**DATA SHOWN**

-*-

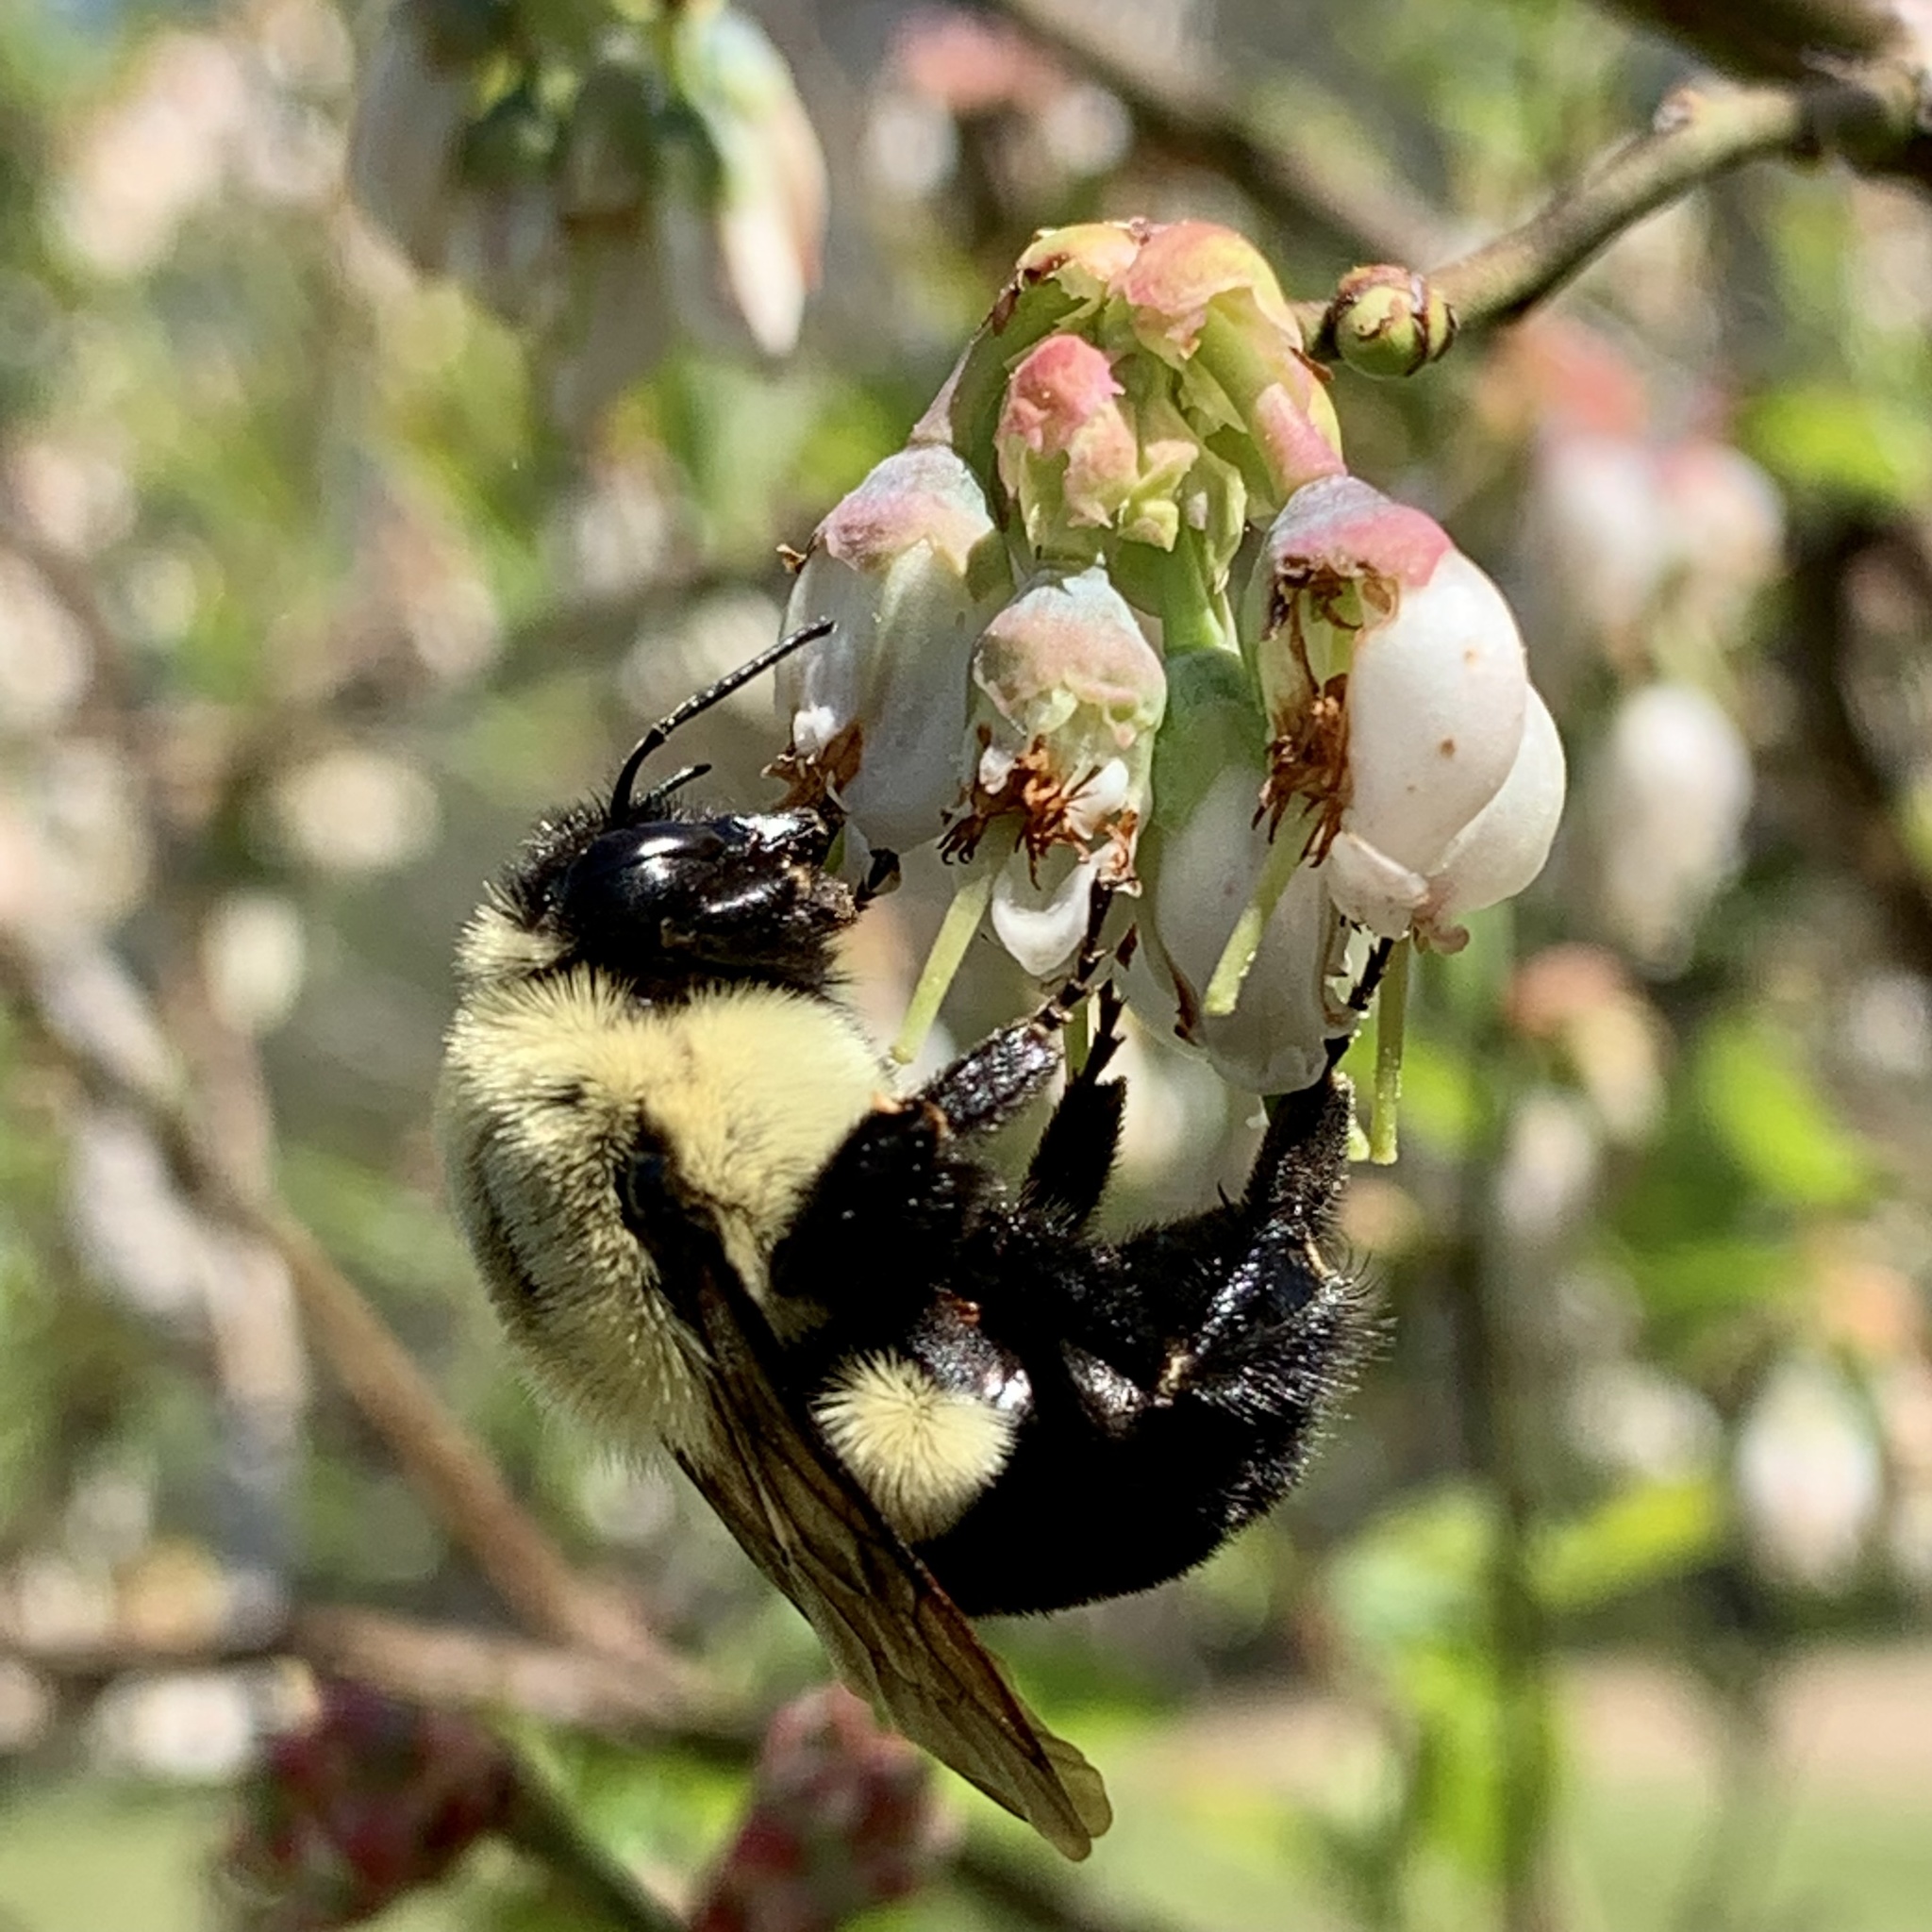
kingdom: Animalia
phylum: Arthropoda
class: Insecta
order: Hymenoptera
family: Apidae
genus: Bombus
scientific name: Bombus impatiens
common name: Common eastern bumble bee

-*-

**EXERCISE REQUIREMENTS**
Can you swap "common name" for "vernacular name" throughout the rows and write them out again with nothing else changed, leaving the pictures out?

**SOLUTION TO THE PROBLEM**
kingdom: Animalia
phylum: Arthropoda
class: Insecta
order: Hymenoptera
family: Apidae
genus: Bombus
scientific name: Bombus impatiens
vernacular name: Common eastern bumble bee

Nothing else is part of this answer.